While performing the McDonald–Kreitman test, scientists also have to avoid making too numerous type II errors. Otherwise, a test's results may be too flawed and its results will be termed useless.
There continues to be more experimentation with the McDonald–Kreitman test and how to improve the accuracy of the test. The most important error to correct for is the error that α is severely underestimated in the presence of slightly deleterious mutations, as discussed in the previous section "Sources of Error with the McDonald-Kreitman Test." This possible adjustment of the McDonald–Kreitman test includes removing polymorphisms below a specific value from the data set to improve and increase the number of substitutions that occurred due to adaptive evolution. To minimize the impact of slightly deleterious mutations, it has been proposed to exclude polymorphisms that are below a certain cutoff frequency, such as <8% or <5% (there is still much debate about what the best cutoff value should be). By not including polymorphisms under a certain frequency, you can reduce the bias created by slightly deleterious mutations, since less polymorphisms will be counted. This will drive the estimate of α up. Therefore, the degree of adaptive evolution estimated will not be so severely underestimated, deeming the McDonald–Kreitman test to be more reliable.

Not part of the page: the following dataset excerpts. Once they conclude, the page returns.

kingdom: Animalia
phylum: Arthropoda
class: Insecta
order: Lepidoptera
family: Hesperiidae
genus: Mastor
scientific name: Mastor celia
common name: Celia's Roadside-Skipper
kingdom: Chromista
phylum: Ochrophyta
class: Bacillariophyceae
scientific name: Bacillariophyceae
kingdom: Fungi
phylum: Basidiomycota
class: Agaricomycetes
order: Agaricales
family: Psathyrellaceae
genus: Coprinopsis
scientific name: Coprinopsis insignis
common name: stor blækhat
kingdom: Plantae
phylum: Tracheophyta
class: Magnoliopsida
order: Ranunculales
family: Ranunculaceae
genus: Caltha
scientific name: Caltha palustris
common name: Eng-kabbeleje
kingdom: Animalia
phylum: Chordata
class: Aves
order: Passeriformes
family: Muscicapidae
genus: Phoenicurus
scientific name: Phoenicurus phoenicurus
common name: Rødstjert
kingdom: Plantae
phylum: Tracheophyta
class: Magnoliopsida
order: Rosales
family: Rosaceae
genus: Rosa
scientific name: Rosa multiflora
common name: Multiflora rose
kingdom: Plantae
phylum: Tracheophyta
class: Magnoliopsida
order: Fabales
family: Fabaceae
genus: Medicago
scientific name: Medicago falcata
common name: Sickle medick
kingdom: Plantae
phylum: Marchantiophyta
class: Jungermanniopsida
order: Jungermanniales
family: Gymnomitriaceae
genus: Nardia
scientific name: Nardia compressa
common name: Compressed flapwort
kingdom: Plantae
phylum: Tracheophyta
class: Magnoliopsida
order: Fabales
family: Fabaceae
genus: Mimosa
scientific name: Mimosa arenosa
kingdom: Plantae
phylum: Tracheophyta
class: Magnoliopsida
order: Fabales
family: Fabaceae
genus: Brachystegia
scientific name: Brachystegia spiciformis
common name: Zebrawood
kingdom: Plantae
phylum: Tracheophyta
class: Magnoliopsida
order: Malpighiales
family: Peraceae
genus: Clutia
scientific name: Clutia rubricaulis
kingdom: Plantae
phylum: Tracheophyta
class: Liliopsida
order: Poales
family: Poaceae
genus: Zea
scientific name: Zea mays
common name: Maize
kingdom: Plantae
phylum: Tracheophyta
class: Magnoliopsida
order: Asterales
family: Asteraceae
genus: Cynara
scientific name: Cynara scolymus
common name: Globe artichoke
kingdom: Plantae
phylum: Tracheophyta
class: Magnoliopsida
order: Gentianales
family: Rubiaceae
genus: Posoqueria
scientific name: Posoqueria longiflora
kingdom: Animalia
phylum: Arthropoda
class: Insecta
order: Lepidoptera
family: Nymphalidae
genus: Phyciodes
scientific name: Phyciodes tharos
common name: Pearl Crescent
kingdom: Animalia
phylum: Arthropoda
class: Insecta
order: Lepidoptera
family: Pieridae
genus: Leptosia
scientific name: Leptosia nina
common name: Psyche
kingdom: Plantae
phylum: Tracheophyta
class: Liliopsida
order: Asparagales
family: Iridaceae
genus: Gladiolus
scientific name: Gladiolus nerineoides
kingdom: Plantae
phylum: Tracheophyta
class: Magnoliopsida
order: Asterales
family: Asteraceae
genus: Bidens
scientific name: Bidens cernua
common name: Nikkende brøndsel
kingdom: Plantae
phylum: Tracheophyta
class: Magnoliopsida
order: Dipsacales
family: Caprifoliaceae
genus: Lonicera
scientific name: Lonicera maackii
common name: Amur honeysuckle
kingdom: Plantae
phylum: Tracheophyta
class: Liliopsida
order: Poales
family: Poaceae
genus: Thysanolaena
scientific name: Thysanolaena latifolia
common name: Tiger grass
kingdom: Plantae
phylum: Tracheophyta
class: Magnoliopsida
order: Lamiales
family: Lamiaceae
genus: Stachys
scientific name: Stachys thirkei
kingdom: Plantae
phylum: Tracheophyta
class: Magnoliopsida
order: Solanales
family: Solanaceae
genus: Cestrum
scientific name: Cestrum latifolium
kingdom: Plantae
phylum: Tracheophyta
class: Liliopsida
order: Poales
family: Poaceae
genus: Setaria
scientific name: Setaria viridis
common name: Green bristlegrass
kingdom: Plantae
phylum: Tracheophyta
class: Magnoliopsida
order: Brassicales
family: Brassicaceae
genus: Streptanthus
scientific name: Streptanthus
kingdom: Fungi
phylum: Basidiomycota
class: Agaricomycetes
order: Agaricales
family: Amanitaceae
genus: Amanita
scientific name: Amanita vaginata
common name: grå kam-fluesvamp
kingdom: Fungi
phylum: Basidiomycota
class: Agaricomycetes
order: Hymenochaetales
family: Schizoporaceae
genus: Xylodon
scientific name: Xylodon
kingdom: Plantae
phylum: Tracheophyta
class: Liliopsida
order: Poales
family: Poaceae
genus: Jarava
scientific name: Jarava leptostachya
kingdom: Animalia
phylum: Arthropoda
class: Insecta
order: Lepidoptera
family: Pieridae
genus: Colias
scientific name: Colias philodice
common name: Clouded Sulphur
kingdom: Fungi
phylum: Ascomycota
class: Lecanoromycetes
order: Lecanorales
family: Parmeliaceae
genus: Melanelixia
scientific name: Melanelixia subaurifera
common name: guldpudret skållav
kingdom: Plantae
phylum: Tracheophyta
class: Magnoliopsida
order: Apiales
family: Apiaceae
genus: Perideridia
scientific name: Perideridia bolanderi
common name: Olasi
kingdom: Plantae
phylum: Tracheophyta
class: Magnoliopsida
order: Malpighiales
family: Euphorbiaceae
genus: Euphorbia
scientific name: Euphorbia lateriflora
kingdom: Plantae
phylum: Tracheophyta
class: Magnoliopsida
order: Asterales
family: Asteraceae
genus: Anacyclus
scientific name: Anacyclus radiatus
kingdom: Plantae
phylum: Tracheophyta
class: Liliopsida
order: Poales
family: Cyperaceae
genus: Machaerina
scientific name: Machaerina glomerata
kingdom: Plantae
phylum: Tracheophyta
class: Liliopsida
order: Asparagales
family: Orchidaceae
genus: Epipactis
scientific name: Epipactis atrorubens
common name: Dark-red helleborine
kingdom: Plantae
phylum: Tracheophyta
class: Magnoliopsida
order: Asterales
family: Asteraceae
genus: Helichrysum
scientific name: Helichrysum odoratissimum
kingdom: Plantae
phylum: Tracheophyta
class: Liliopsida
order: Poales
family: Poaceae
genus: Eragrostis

One adjustment necessary is to control for the type I error in the McDonald–Kreitman test, refer to the discussion of this in previous section "Sources of Error with the McDonald Kreitman Test." One method to avoid type I errors is to avoid using populations that have undergone a recent bottleneck, meaning they have recently undergone a recent decrease in effective population size. To make the analysis as accurate as possible in the McDonald–Kreitman test, it is best to use large sample sizes, but there is still debate and how large "large" is. Another method of controlling for type I error, Peter Andolfatto(2008) suggests, is to establish significance levels by coalescent simulation with recombination in genomewide scans for selection on noncoding DNA. By doing this, you will be able to improve the accuracy of your statistical test and avoid any false positive tests. < With all these possible ways to avoid making type I errors, scientists should cautiously choose which populations they are analyzing, to avoid analyzing populations that will lead to inaccurate results.